El día de la madre se ha convertido en una horda de compradores y consumidoras. Nunca sabremos con certeza qué genera un presente en una madre, pero, por ahora, me parece más una convención, un requisito social para ser hijo o hija.
Hoy no haré apología de la “madre perfecta”, esa mujer urbana, de mirada amorosa y arropada de hijitos de almanaque. No. Tampoco mencionaré a la madre rural, esa que procesiona con sus hijos en la espalda y que ofrece imágenes ambivalentes (“coraje” o “desgrashia”). Con el permiso de la Gran Madre, hoy haré apología a las madres que conozco. A por ellas:
Por la madre-niña, que no quiso ser madre.
Por la madre que parió sin querer y que dejó a sus hijos al cuidado del Universo.
Por la madre joven que trata de “hermanito” a su hijo mayor.
Por la madre que interrumpió la gestación, pero que aún así se siente madre.
Por la madre que acogió a hijos ajenos como si fueran suyos.
Por la madre que tiene hijos de varios padres, pero que a todos ama como a uno.
Por la madre que se vende por un plato de comida, para sus hijos.
Por la madre que cría más hijos de los que puede contar.
Por la madre que, partida en la mitad, llora la inocencia de su hijo encarcelado.
Por la madre que padece (con el pecho clavado) los pecados de sus hijos.
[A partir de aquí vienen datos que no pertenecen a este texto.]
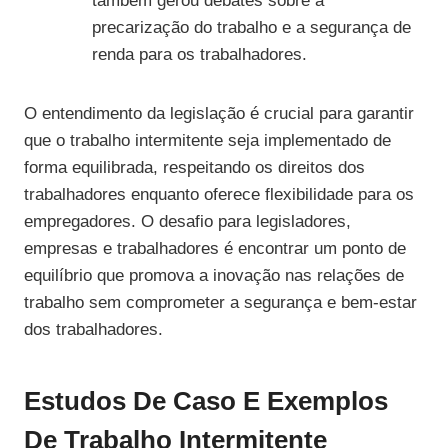
também gerou debates sobre a
precarização do trabalho e a segurança de
renda para os trabalhadores.
O entendimento da legislação é crucial para garantir
que o trabalho intermitente seja implementado de
forma equilibrada, respeitando os direitos dos
trabalhadores enquanto oferece flexibilidade para os
empregadores. O desafio para legisladores,
empresas e trabalhadores é encontrar um ponto de
equilíbrio que promova a inovação nas relações de
trabalho sem comprometer a segurança e bem-estar
dos trabalhadores.
Estudos De Caso E Exemplos
De Trabalho Intermitente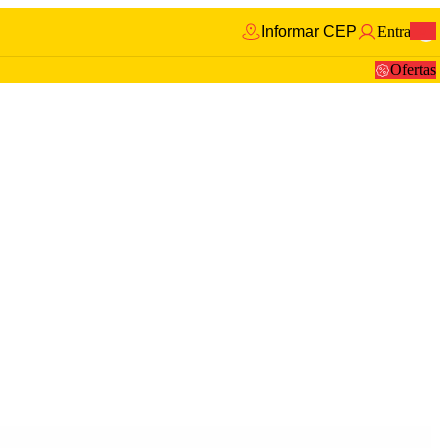
Informar CEP
Entrar
0
Ofertas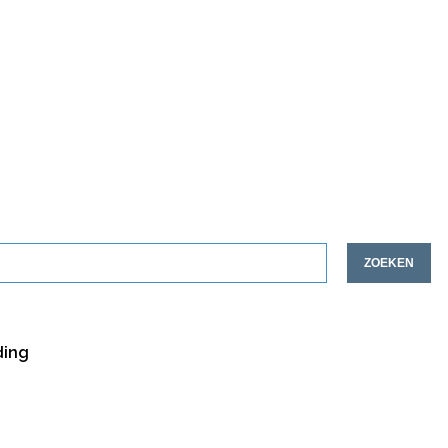
ZOEKEN
ding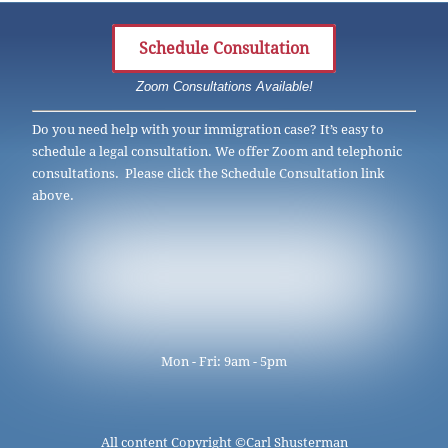
Schedule Consultation
Zoom Consultations Available!
Do you need help with your immigration case? It’s easy to
schedule a legal consultation. We offer Zoom and telephonic
consultations. Please click the Schedule Consultation link
above.
Mon - Fri: 9am - 5pm
All content Copyright ©
Carl Shusterman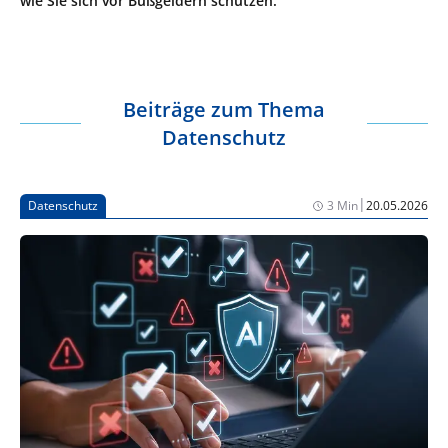
wie Sie sich vor Bußgeldern schützen.
Beiträge zum Thema
Datenschutz
|
Datenschutz
3 Min
20.05.2026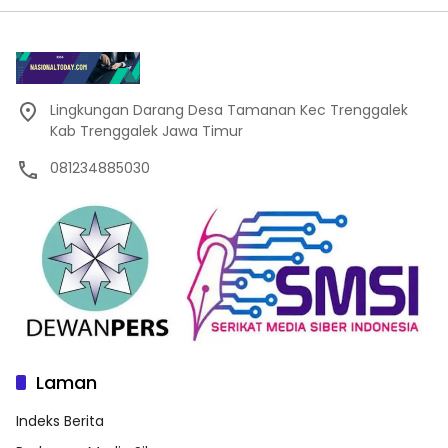
Lingkungan Darang Desa Tamanan Kec Trenggalek
Kab Trenggalek Jawa Timur
081234885030
Laman
Indeks Berita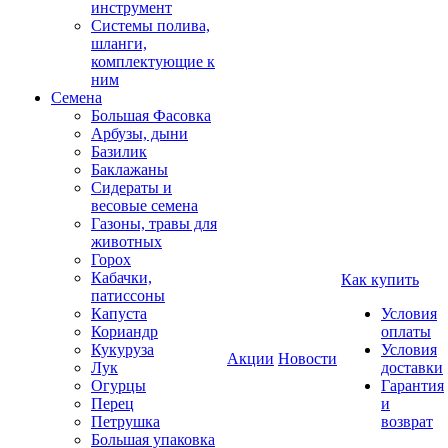
инструмент
Системы полива,
шланги,
комплектующие к
ним
Семена
Большая Фасовка
Арбузы, дыни
Базилик
Баклажаны
Сидераты и
весовые семена
Газоны, травы для
животных
Горох
Кабачки,
Как купить
патиссоны
Капуста
Условия
Кориандр
оплаты
Кукуруза
Условия
Акции
Новости
Лук
доставки
Огурцы
Гарантия
Перец
и
Петрушка
возврат
Большая упаковка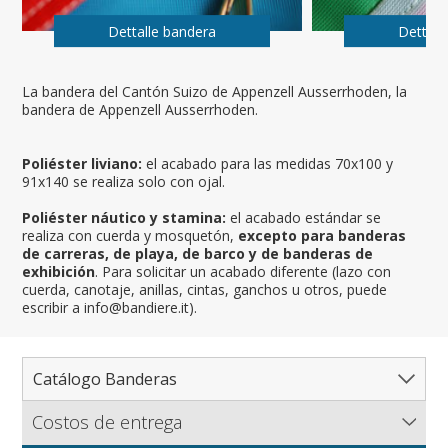
Dettalle bandera
Dettall
La bandera del Cantón Suizo de Appenzell Ausserrhoden, la
bandera de Appenzell Ausserrhoden.
Poliéster liviano:
el acabado para las medidas 70x100 y
91x140 se realiza solo con ojal.
Poliéster náutico y stamina:
el acabado estándar se
realiza con cuerda y mosquetón,
excepto para banderas
de carreras, de playa, de barco y de banderas de
exhibición
. Para solicitar un acabado diferente (lazo con
cuerda, canotaje, anillas, cintas, ganchos u otros, puede
escribir a info@bandiere.it).
Catálogo Banderas
Costos de entrega
Catálogo completo de banderas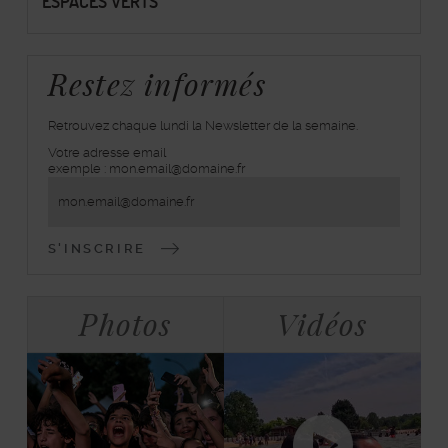
ESPACES VERTS
Restez informés
Retrouvez chaque lundi la Newsletter de la semaine.
Votre adresse email
inscrivez-
exemple : mon.email@domaine.fr
vous
à
la
lettre
d'information
Bloc
Tabulations
Photos
Vidéos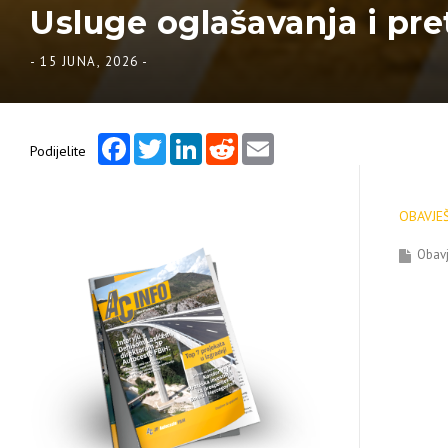
Usluge oglašavanja i pr
-
15 JUNA, 2026
-
Facebook
Twitter
LinkedIn
Reddit
Email
Podijelite
OBAVJE
Obavj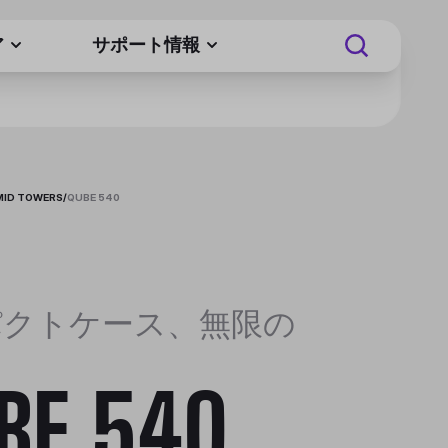
ア
サポート情報
MID TOWERS
/
QUBE 540
パクトケース、無限の
BE 540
Por la madre que prende el fogón y llena la olla sin saber cómo.
Por la madre que, sin compañero, lo es todo para sus hijos.
Por la madre que, dejando de comer, alimenta a sus hijos.
Por la madre que, habiendo sido hija, hoy sabe lo que es ser madre.
Por la madre golpeada que aún así ama a su marido, y a su hijo.
Por la mujer que nunca parió, pero que reparte caricias como una Gran Madre.
Por la madre-abuela, que cría a sus nietos como si fueran sus hijos.
Por la madre que, siendo ella como es (mi madre), nos ofrece todo.
Y, finalmente, por la madre que te parió.